Pilar Valdebenito Ferrada

Periodista, Universidad Viña del Mar

Magíster en Comunicación y Gestión Corporativa, Universidad Mayor

Directora carrera de Periodismo, Universidad Autónoma de Chile Sede Talca

 

 

En tiempos de sobreinformación, donde ser influyente pesa más que ser veraz, analizar la política desde sus narrativas cobra especial relevancia, más aún cuando un claro ejemplo de ello es el Presidente de Estados Unidos, Donald Trump.

Para nadie resultó indiferente que, en su primer mandato, las comunicaciones oficiales se traspasaron a la red social Twitter, reemplazando muchas veces las vocerías oficiales. Por ello, su estrategia comunicacional trasciende al evitar los medios tradicionales para llevar de manera directa lo que quiere decir, sin supervisiones y bajo ninguna norma ética de prensa.

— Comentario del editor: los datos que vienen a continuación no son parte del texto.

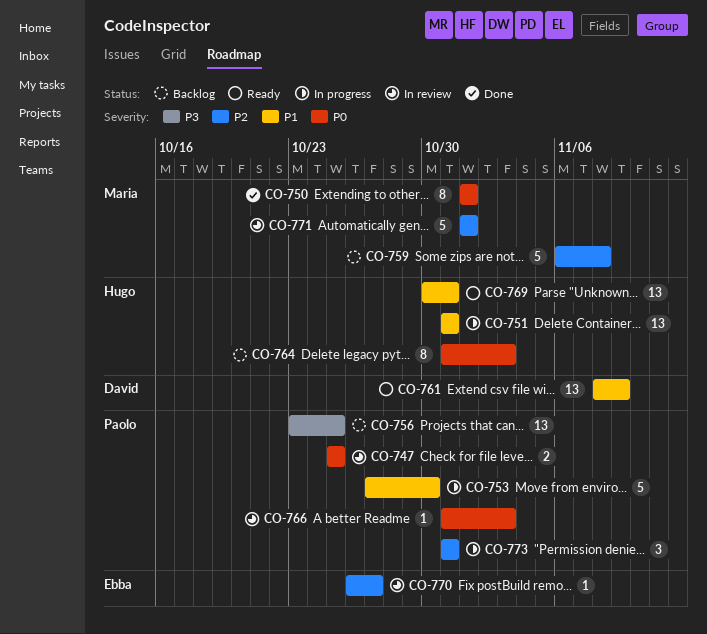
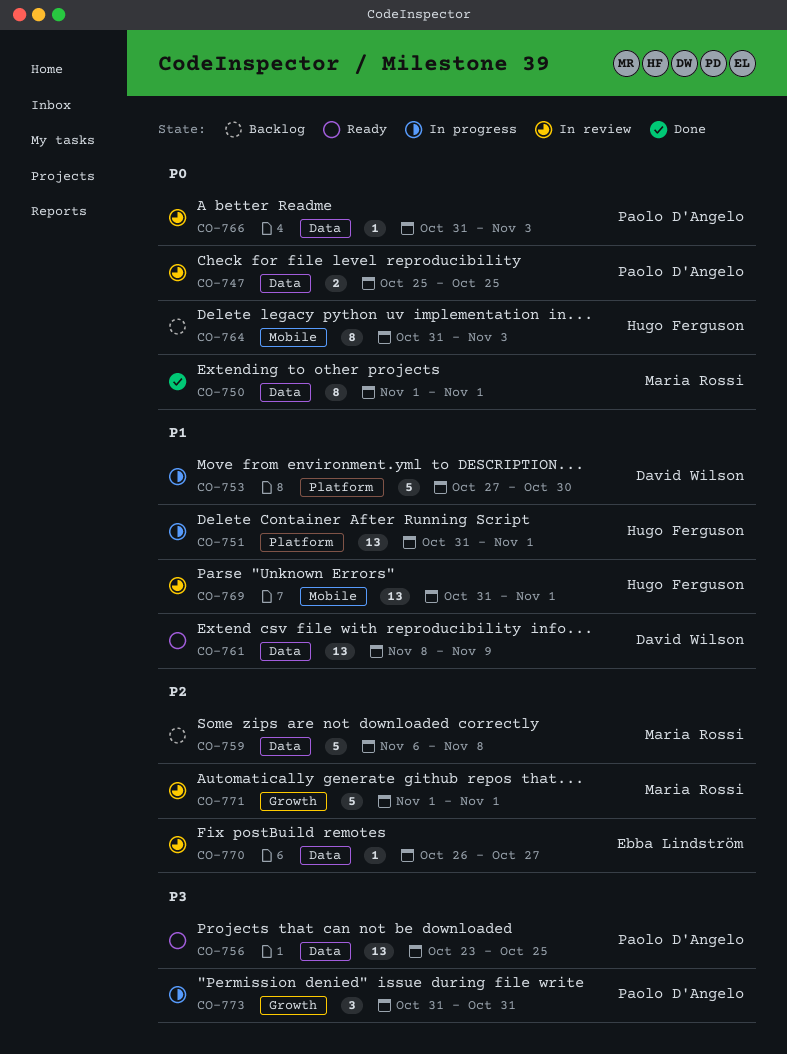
CO-751, due: Oct 31 -> Nov 1
CO-753, owner: Paolo D'Angelo -> David Wilson
CO-756, status: Backlog -> Ready
CO-769, status: Ready -> In review
CO-769, start: Oct 30 -> Oct 31
CO-769, due: Oct 31 -> Nov 1
CO-773, priority: P2 -> P3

Si antes era imposible conocer lo que pensaba un presidente, el mandatario de Estados Unidos se convirtió en la excepción. Incluso cuando suspendieron definitivamente su cuenta de Twitter por el “riesgo de mayor incitación a la violencia” durante 2021, al poco tiempo creó una nueva plataforma digital llamada Truth Social, la que convirtió en su principal medio de comunicación.

Al revisar algunas de sus declaraciones, es posible identificar que la forma de hablar de Trump se distingue por ser sencilla, provocadora e informal, con un uso casi indiscriminado de signos de exclamación y letras mayúsculas.

Otro elemento relevante en sus discursos son las frases inspiradoras. En su primer discurso al regresar a la Casa Blanca comenzó diciendo “La era dorada de Estados Unidos empieza ahora”, lo que es un claro ejemplo de la comunicación política que ejerce, contando relatos como técnica disciplinaria a través de lo que conocemos como storytelling.

El uso de la “Posverdad”

La delgada línea que pisa Donald Trump en sus sentencias borra por completo la distinción ente lo objetivo y lo subjetivo, confundiendo al público e imposibilitando descubrir la verdad tras sus dichos.

Esto, porque siempre expresa sus opiniones como hechos irrefutables. Por ejemplo, declaraciones sobre el tamaño de multitudes, la validez de elecciones o la eficacia de políticas a menudo se presentan sin evidencia sólida o en contra de ésta a través de emociones.

Sin embargo, lo más grave es su repetición constante y la negación de hechos que sí son comprobados y de público conocimiento, formando entre sus seguidores una realidad alterna que valida como verdad absoluta lo que él dice. Todo esto ha contribuido a un entorno en el que la verdad se vuelve relativa y las opiniones adquieren un estatus equivalente a los hechos.

Este enfoque ha tenido un impacto significativo en el discurso político y la percepción de la realidad, incluso cuando existe un espacio repleto de verificadores que se dedican a refutar sus entredichos; la jugada inteligente del Presidente es quitar valor a esos informes diciendo que provienen de medios “poco honestos”.

Así resurge el viejo conflicto entre la verdad y la opinión; y el fenómeno Trump nos obliga a repensar la comunicación política en la era digital. Su habilidad para construir narrativas emocionales, su desprecio por los filtros tradicionales y su manejo de la “posverdad” han creado un modelo que, aunque controvertido, ha demostrado ser efectivo para movilizar a una base de seguidores leales. Más allá de la figura de Trump, debemos tener en cuenta que hoy con tanta sobreinformación, es fácil que la gente confunda hechos verídicos con opiniones, por lo que discernir la verdad se vuelve una habilidad crucial, y la responsabilidad de los medios y los ciudadanos de exigir transparencia y veracidad, se vuelve más urgente que nunca.

Nos toca entonces ser más conscientes de lo que buscamos, leemos, verificamos y creemos como fuente de información; en exigir que nos cuenten las cosas como son, sin adornos ni medias tintas. Porque si no, terminamos viviendo en un mundo donde cada uno tiene su propia “verdad”, y eso, sinceramente, nos deja en el mismo punto.